Charlie scrolled through the pictures.
“Very pretty,” he commented.
“Take a look, Matt,” Chloe said. “This was your idea, don’t forget.”
She held the monitor up to Matthew. His heart gave a brief lurch, as if there might be a reason to expect anything other than what she showed him. It was just a mailbox on a country road by a cornfield, with a red and white Dutch barn in the background. The mailbox itself was an old-fashioned grooved metal canister painted in bright enamels with a picture of baby turkeys following their mother past a simple rendering of the same cornfield and barn. On the rustic wooden stand to which it was fastened, a clay flowerpot with a midnight-blue petunia plant had been set. Low sunlight, coming in gold across the cornfield, made the tangled flowers glow above the little scene, and the whole image was given an extra, jewel-like gleam by the monitor’s liquid crystal display.

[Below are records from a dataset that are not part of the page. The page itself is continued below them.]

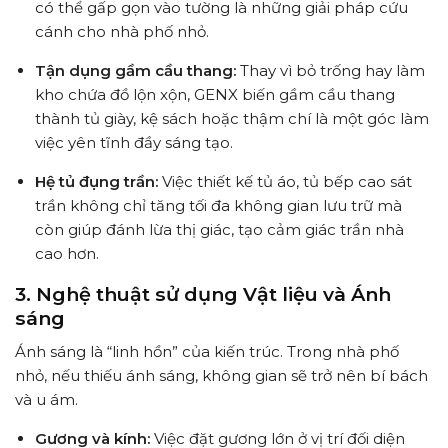
có thể gấp gọn vào tường là những giải pháp cứu
cánh cho nhà phố nhỏ.
Tận dụng gầm cầu thang:
Thay vì bỏ trống hay làm
kho chứa đồ lộn xộn, GENX biến gầm cầu thang
thành tủ giày, kệ sách hoặc thậm chí là một góc làm
việc yên tĩnh đầy sáng tạo.
Hệ tủ đụng trần:
Việc thiết kế tủ áo, tủ bếp cao sát
trần không chỉ tăng tối đa không gian lưu trữ mà
còn giúp đánh lừa thị giác, tạo cảm giác trần nhà
cao hơn.
3. Nghệ thuật sử dụng Vật liệu và Ánh
sáng
Ánh sáng là “linh hồn” của kiến trúc. Trong nhà phố
nhỏ, nếu thiếu ánh sáng, không gian sẽ trở nên bí bách
và u ám.
Gương và kính:
Việc đặt gương lớn ở vị trí đối diện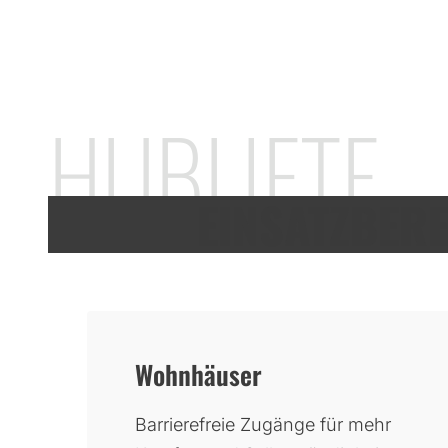
HUBLIFTE
EINSATZBER
Wohnhäuser
Barrierefreie Zugänge für mehr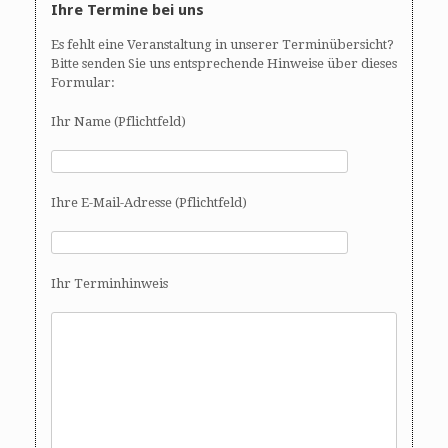
Ihre Termine bei uns
Es fehlt eine Veranstaltung in unserer Terminübersicht?
Bitte senden Sie uns entsprechende Hinweise über dieses
Formular:
Ihr Name (Pflichtfeld)
Ihre E-Mail-Adresse (Pflichtfeld)
Ihr Terminhinweis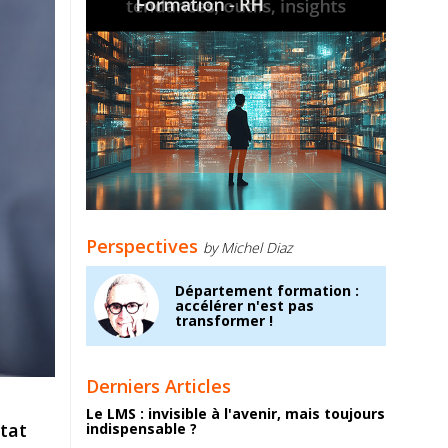
Perspectives
by Michel Diaz
Département formation :
accélérer n'est pas
transformer !
Derniers Articles
Le LMS : invisible à l'avenir, mais toujours
état
indispensable ?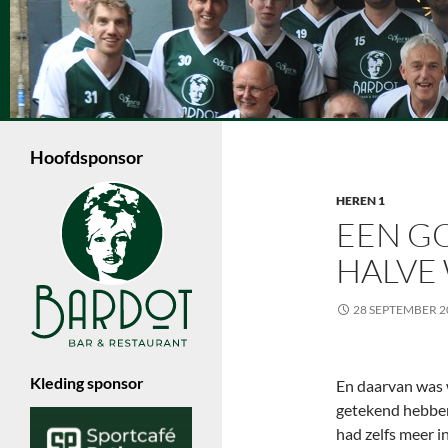
Ga
naar
de
Zoeken
inhoud
Volleybalvereniging Vips Bardot
Een jonge volleybalvereniging in
Enschede die met 6 dames- en 4
Hoofdsponsor
herenteams in de Nevobo competitie
speelt.
HEREN 1
EEN GO
HALVE
28 SEPTEMBER 2
Kleding sponsor
En daarvan was 
getekend hebben 
had zelfs meer i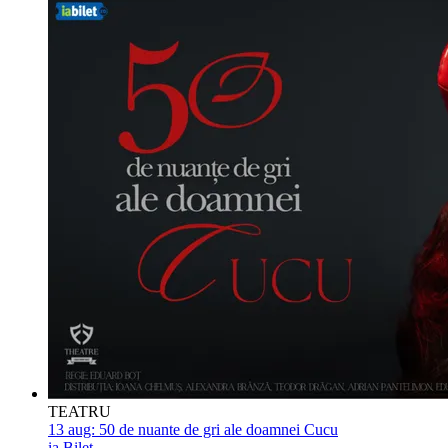
TEATRU
13 aug:
50 de nuante de gri ale doamnei Cucu
ia Bilet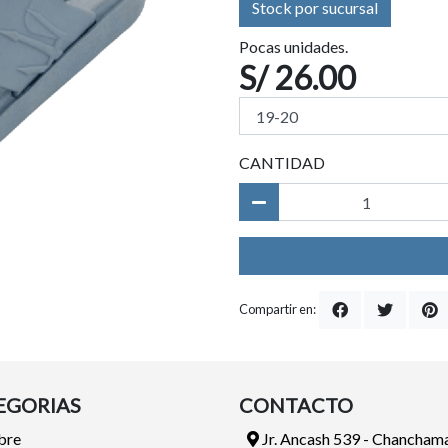
Stock por sucursal
Pocas unidades.
S/ 26.00
CANTIDAD
Compartir en:
EGORIAS
CONTACTO
bre
Jr. Ancash 539 - Chancham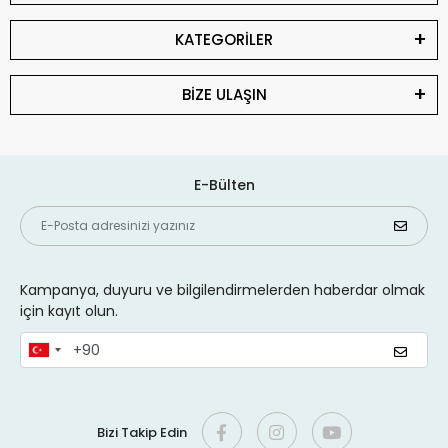
KATEGORİLER
BİZE ULAŞIN
E-Bülten
Kampanya, duyuru ve bilgilendirmelerden haberdar olmak
için kayıt olun.
Bizi Takip Edin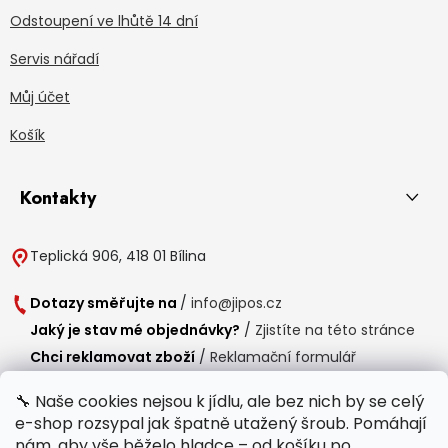
Odstoupení ve lhůtě 14 dní
Servis nářadí
Můj účet
Košík
Kontakty
Teplická 906, 418 01 Bílina
Dotazy směřujte na
/
info@jipos.cz
Jaký je stav mé objednávky?
/
Zjistíte na této stránce
Chci reklamovat zboží
/
Reklamační formulář
Chci vrátit zboží do 14 dní
/
Formulář pro vrácení zboží
🔧 Naše cookies nejsou k jídlu, ale bez nich by se celý
e-shop rozsypal jak špatně utažený šroub. Pomáhají
Provozní doba
nám, aby vše běželo hladce – od košíku po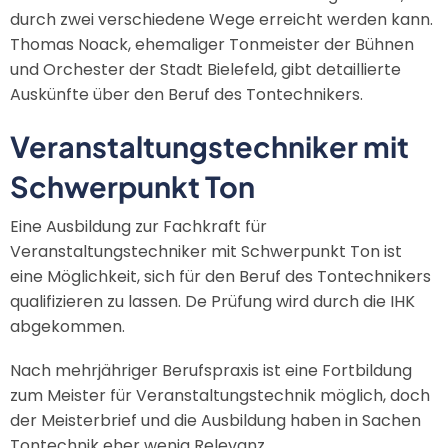
durch zwei verschiedene Wege erreicht werden kann.
Thomas Noack, ehemaliger Tonmeister der Bühnen
und Orchester der Stadt Bielefeld, gibt detaillierte
Auskünfte über den Beruf des Tontechnikers.
Veranstaltungstechniker mit
Schwerpunkt Ton
Eine Ausbildung zur Fachkraft für
Veranstaltungstechniker mit Schwerpunkt Ton ist
eine Möglichkeit, sich für den Beruf des Tontechnikers
qualifizieren zu lassen. De Prüfung wird durch die IHK
abgekommen.
Nach mehrjähriger Berufspraxis ist eine Fortbildung
zum Meister für Veranstaltungstechnik möglich, doch
der Meisterbrief und die Ausbildung haben in Sachen
Tontechnik eher wenig Relevanz.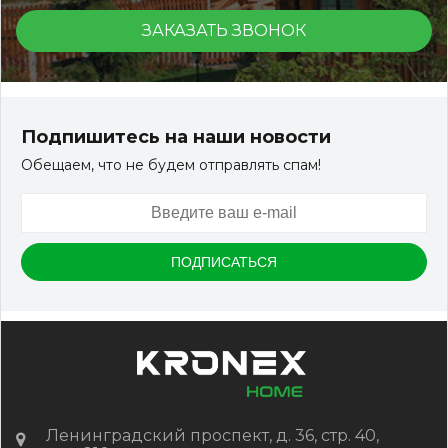
ЗАКАЗАТЬ ЗВОНОК
Террасная доска ДПК Outdoor 3D 150*25*3000 мм.
STORM/вельвет серый микс холодный
Подпишитесь на наши новости
Обещаем, что не будем отправлять спам!
Артикул:
DPK-2329
Размер
150*25*3000 мм
Цвет
Серый микс холодный
В наличии
Цена:
-
+
2 322.88
RUB / шт
КУПИТЬ
Ленинградский проспект, д. 36, стр. 40,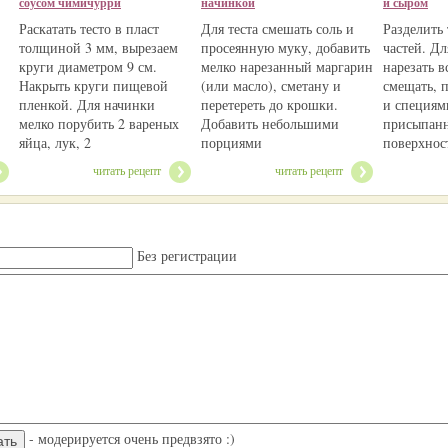
соусом чимичурри
начинкой
и сыром
Раскатать тесто в пласт
Для теста смешать соль и
Разделить 
,
толщиной 3 мм, вырезаем
просеянную муку, добавить
частей. Д
круги диаметром 9 см.
мелко нарезанный маргарин
нарезать в
Накрыть круги пищевой
(или масло), сметану и
смещать, 
пленкой. Для начинки
перетереть до крошки.
и специям
мелко порубить 2 вареных
Добавить небольшими
присыпан
яйца, лук, 2
порциями
поверхнос
читать рецепт
читать рецепт
Без регистрации
- модерируется очень предвзято :)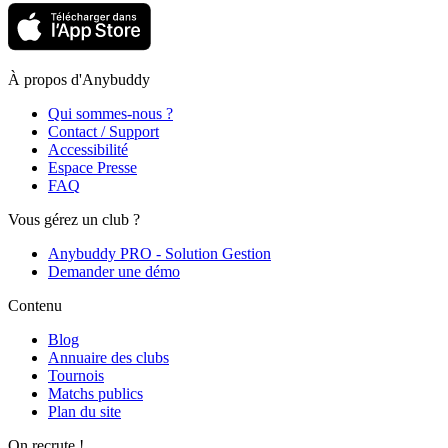
À propos d'Anybuddy
Qui sommes-nous ?
Contact / Support
Accessibilité
Espace Presse
FAQ
Vous gérez un club ?
Anybuddy PRO - Solution Gestion
Demander une démo
Contenu
Blog
Annuaire des clubs
Tournois
Matchs publics
Plan du site
On recrute !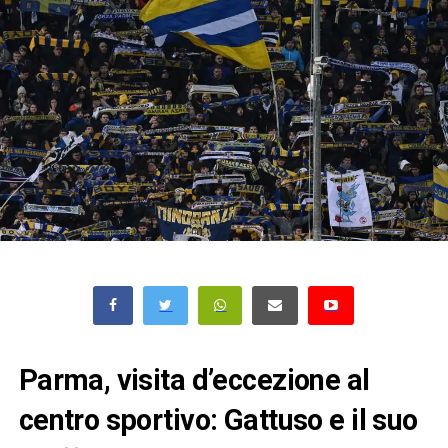
Parma, visita d’eccezione al
centro sportivo: Gattuso e il suo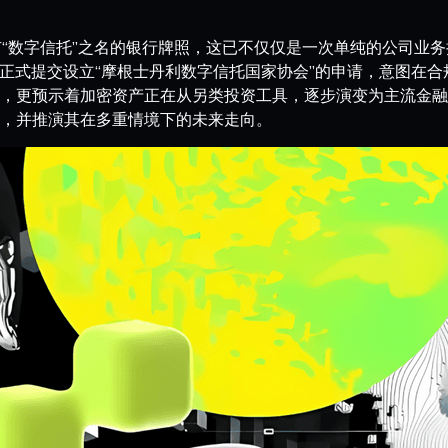
有“数字信托”之名的银行牌照，这已不仅仅是一次单纯的公司业
已正式提交设立“摩根士丹利数字信托国家协会”的申请，意图在
，更预示着加密资产正在从另类投资工具，逐步演变为主流金融
，并推演其在多重情境下的未来走向。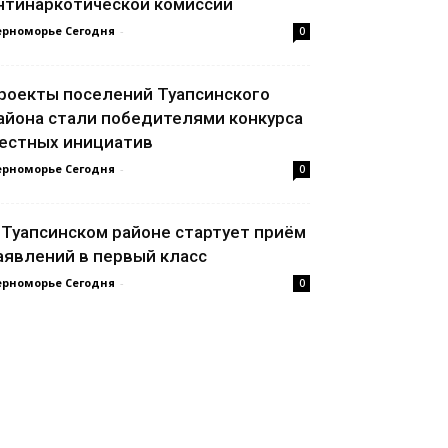
нтинаркотической комиссии
ерноморье Сегодня
-
0
роекты поселений Туапсинского
айона стали победителями конкурса
естных инициатив
ерноморье Сегодня
-
0
 Туапсинском районе стартует приём
аявлений в первый класс
ерноморье Сегодня
-
0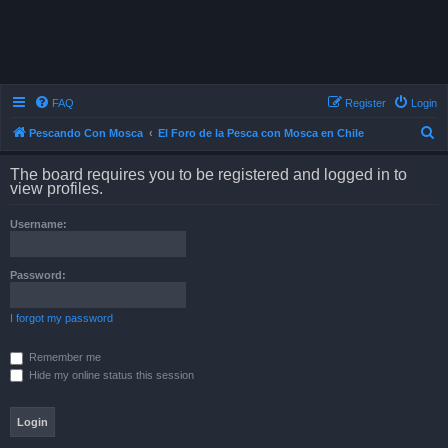
FAQ
Register
Login
S
Pescando Con Mosca
El Foro de la Pesca con Mosca en Chile
e
The board requires you to be registered and logged in to
a
view profiles.
r
Username:
c
h
Password:
I forgot my password
Remember me
Hide my online status this session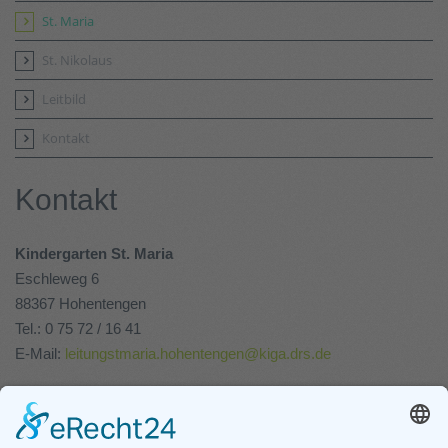
St. Maria
St. Nikolaus
Leitbild
Kontakt
Kontakt
Kindergarten St. Maria
Eschleweg 6
88367 Hohentengen
Tel.: 0 75 72 / 16 41
E-Mail:
leitungstmaria.hohentengen@kiga.drs.de
Kindergarten St. Nikolaus
In der Hau 2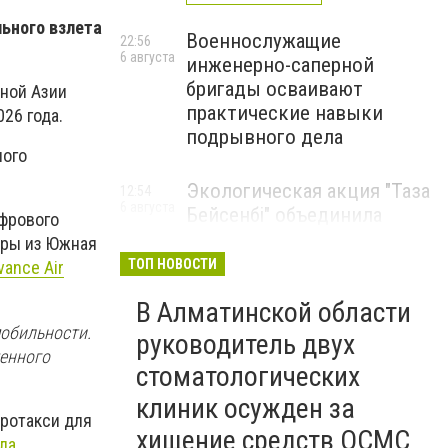
ьного взлета
Военнослужащие
22:56
6 августа
инженерно-саперной
бригады осваивают
ьной Азии
практические навыки
26 года.
подрывного дела
ного
Экологическая акция "Таза
12:54
6 августа
Бейсенбі" объединила
ифрового
свыше 22 тысяч жителей
еры из Южная
Алматинской области
ТОП НОВОСТИ
vance Air
ЭКОАКЦИЯ
В Алматинской области
мобильности.
руководитель двух
менного
стоматологических
клиник осужден за
эротакси для
хищение средств ОСМС
ла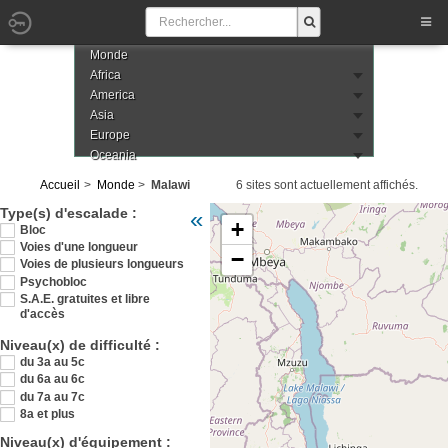
Monde
Africa
America
Asia
Europe
Oceania
Accueil
Monde
Malawi
6 sites sont actuellement affichés.
Veuillez patienter pendant le chargement de
Type(s) d'escalade :
«
+
Bloc
Voies d'une longueur
−
Voies de plusieurs longueurs
Psychobloc
S.A.E. gratuites et libre
d'accès
Niveau(x) de difficulté :
du 3a au 5c
du 6a au 6c
du 7a au 7c
8a et plus
Niveau(x) d'équipement :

“There,” she said, smiling gently at Matthew, and he felt like a jealous husband who has just been offered an acceptable alibi and finds himself pathetically grateful for it, even though he knows perfectly well he is still being lied to.
It really was as if he had become Charlie’s stand-in; a kind of surrogate cuckold, condemned to feel all the injury but deprived of any means of doing anything about it, even protesting.